Paysage du lac Jinji à Suzhou, dans la province du Jiangsu, 25 septembre 2016. [Photo / VCG]

Le passage à une «croissance de qualité» figure désormais en tête de l’agenda politique du pays. Les gouvernements à tous les niveaux du pays ont maintenant un engagement discret mais résolu à promouvoir un nouveau modèle de croissance qui corrige les distorsions créées par des décennies de croissance à deux chiffres – corruption, pollution, inégalités croissantes et autres déséquilibres structurels.

Au cours de la majeure partie des 40 dernières années, la Chine s’est concentrée sur un développement terrestre rapide, stimulé par des initiatives locales visant à attirer les investissements dans les infrastructures, les ressources humaines et les recettes fiscales. La création de zones économiques spéciales, de parcs industriels et de zones de libre-échange a facilité ce développement, car elles bénéficiaient de l’important bassin de main-d’œuvre bon marché qui quittait les zones rurales.

Tout au long de ce processus, la Chine a utilisé la croissance du PIB comme principale mesure du succès. Cela a permis d’établir des objectifs et des incitations bien définis pour les fonctionnaires locaux qui se faisaient concurrence. Mais cela a également causé de graves problèmes, tels que les dommages environnementaux, les inégalités, les dettes excessives, la surcapacité et la corruption.

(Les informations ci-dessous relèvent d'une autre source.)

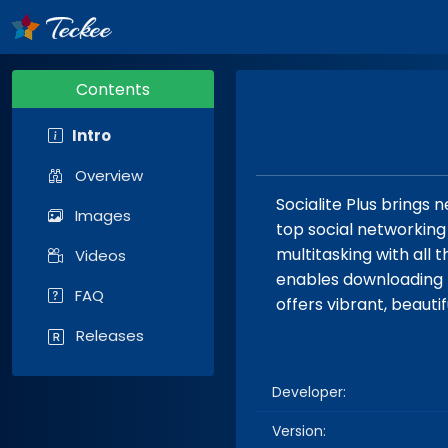
Contents
Intro
Overview
Socialite Plus brings
Images
top social networking 
multitasking with all 
Videos
enables downloading h
FAQ
offers vibrant, beaut
Releases
Developer:
Version:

Aujourd’hui, les autorités chinoises envisagent un éventail plus large de mesures aux niveaux local et national qui couvrent non seulement la croissance, mais aussi la qualité de vie. La vision derrière ce changement a été exprimée lors du 19e Congrès national du Parti communiste chinois en octobre dernier, lorsque le secrétaire général Xi Jinping a souligné 14 domaines politiques essentiels au développement du «socialisme aux caractéristiques chinoises».

Parmi ces impératifs figurait « l’adoption d’une nouvelle vision pour le développement », qui « assure et améliore les niveaux de vie ». Cette vision devrait être soutenue par un engagement envers une «approche centrée sur les personnes» et «l’harmonie entre les humains et la nature». M. Xi a également mis l’accent sur une gouvernance forte, en particulier « assurer le leadership du Parti sur tous les travaux », « s’assurer que chaque dimension de la gouvernance est fondée sur le droit » et « exercer une gouvernance complète et rigoureuse sur le Parti ».

La motivation derrière le changement dans l’orientation du développement de la Chine n’est pas un mystère. La Chine est maintenant la deuxième plus grande économie du monde et représente près de la moitié de la croissance mondiale. Il a maintenant largement rattrapé les pays avancés en termes d’infrastructures, de commerce, d’investissement et d’industrialisation. Continuer à renforcer sa position sur la scène mondiale est désormais une question de respect et même de dépassement des normes mondiales dans des domaines allant de la durabilité à la bonne gouvernance.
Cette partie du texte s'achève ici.